TRY IT
Give back, word for word, the line that contains "X139750000Y-81000000D03*" and every line that follows it in the data below.

DATASET
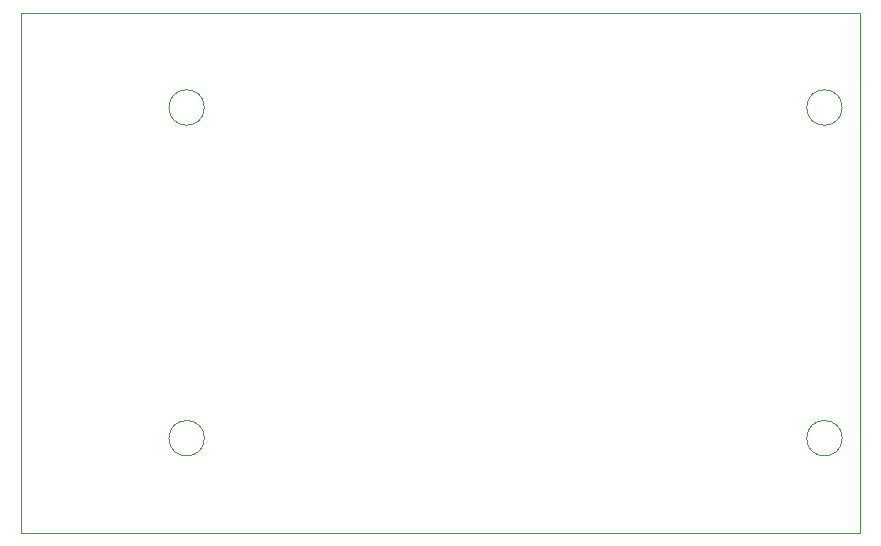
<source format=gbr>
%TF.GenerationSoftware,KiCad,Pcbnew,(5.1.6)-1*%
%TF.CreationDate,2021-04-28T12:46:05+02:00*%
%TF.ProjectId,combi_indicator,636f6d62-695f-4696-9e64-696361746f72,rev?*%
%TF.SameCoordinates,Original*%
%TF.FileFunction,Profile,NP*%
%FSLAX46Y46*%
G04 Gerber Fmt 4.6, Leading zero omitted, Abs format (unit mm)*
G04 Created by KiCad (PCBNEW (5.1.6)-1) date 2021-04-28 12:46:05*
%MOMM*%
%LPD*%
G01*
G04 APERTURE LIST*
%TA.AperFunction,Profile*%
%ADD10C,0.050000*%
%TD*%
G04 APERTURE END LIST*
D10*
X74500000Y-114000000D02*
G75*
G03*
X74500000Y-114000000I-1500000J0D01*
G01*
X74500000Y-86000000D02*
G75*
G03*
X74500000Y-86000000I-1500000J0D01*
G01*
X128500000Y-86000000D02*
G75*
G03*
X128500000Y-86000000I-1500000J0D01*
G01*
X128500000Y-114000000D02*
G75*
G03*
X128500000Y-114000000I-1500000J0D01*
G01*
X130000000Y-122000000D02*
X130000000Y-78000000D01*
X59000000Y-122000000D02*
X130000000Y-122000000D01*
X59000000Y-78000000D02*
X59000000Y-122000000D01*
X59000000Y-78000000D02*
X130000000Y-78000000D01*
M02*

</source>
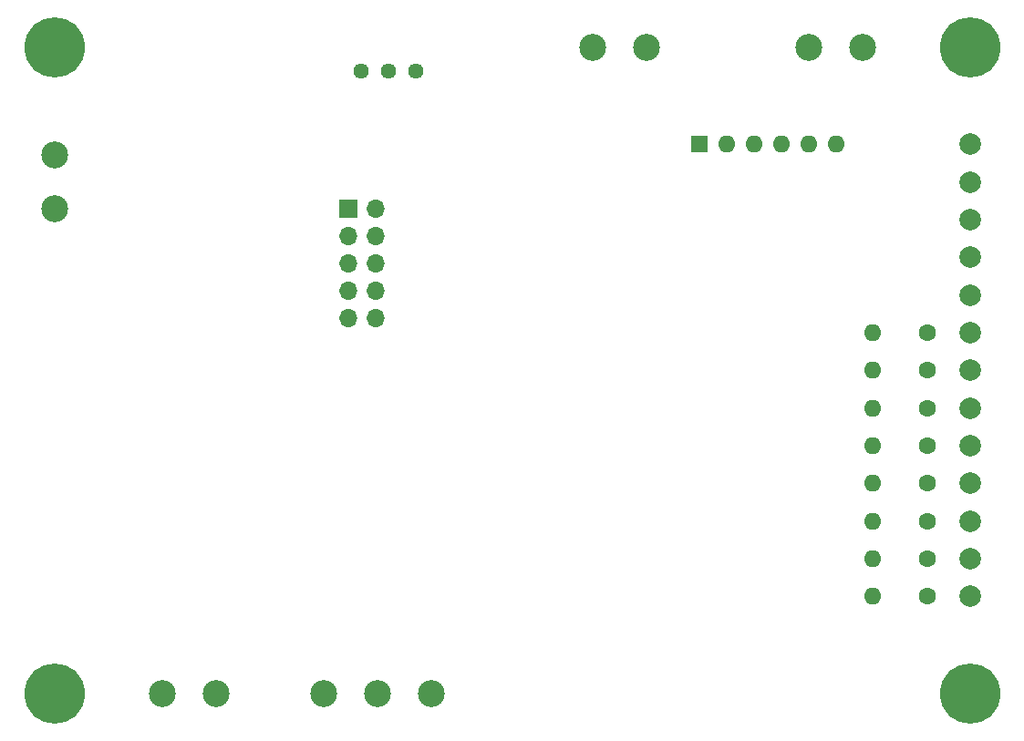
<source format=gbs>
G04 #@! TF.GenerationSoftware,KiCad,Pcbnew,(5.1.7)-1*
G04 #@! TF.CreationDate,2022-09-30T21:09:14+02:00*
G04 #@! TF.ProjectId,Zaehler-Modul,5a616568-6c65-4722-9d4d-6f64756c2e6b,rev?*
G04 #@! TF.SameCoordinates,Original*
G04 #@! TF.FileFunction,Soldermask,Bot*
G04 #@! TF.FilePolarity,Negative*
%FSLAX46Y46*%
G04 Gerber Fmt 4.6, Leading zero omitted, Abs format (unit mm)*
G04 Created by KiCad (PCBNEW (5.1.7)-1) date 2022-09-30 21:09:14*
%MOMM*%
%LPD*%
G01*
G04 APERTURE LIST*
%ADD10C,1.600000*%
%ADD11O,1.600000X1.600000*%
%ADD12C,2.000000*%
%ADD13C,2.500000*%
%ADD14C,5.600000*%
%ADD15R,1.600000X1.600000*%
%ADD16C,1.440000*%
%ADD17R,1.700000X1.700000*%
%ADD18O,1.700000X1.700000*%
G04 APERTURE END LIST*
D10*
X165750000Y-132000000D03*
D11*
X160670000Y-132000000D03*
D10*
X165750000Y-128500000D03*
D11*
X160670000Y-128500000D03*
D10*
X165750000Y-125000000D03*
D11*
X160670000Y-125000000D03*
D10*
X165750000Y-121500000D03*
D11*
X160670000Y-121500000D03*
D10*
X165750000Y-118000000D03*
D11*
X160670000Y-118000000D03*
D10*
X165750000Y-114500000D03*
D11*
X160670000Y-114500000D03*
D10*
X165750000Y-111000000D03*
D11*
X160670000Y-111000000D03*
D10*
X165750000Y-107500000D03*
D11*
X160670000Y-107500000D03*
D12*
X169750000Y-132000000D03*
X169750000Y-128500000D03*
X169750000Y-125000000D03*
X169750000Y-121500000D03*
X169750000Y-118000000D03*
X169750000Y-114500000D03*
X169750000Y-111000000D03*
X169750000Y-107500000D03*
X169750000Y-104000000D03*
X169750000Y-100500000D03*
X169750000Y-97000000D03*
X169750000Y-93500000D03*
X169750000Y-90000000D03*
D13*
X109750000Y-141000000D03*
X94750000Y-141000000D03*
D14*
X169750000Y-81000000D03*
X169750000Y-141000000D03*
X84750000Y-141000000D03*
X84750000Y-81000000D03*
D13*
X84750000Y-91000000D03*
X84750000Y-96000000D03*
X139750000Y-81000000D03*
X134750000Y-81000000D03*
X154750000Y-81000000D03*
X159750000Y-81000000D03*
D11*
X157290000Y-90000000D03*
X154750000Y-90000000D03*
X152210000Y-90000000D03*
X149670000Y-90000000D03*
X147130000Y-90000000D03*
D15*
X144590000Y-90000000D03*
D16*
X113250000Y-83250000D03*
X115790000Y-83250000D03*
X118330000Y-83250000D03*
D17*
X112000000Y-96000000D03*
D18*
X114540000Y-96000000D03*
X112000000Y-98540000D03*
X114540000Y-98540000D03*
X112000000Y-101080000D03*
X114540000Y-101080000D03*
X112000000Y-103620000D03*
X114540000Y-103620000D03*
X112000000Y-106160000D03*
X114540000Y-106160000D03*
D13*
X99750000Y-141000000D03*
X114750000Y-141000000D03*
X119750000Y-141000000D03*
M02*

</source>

SOLUTION FOR THIS EXERCISE
X139750000Y-81000000D03*
X134750000Y-81000000D03*
X154750000Y-81000000D03*
X159750000Y-81000000D03*
D11*
X157290000Y-90000000D03*
X154750000Y-90000000D03*
X152210000Y-90000000D03*
X149670000Y-90000000D03*
X147130000Y-90000000D03*
D15*
X144590000Y-90000000D03*
D16*
X113250000Y-83250000D03*
X115790000Y-83250000D03*
X118330000Y-83250000D03*
D17*
X112000000Y-96000000D03*
D18*
X114540000Y-96000000D03*
X112000000Y-98540000D03*
X114540000Y-98540000D03*
X112000000Y-101080000D03*
X114540000Y-101080000D03*
X112000000Y-103620000D03*
X114540000Y-103620000D03*
X112000000Y-106160000D03*
X114540000Y-106160000D03*
D13*
X99750000Y-141000000D03*
X114750000Y-141000000D03*
X119750000Y-141000000D03*
M02*

</source>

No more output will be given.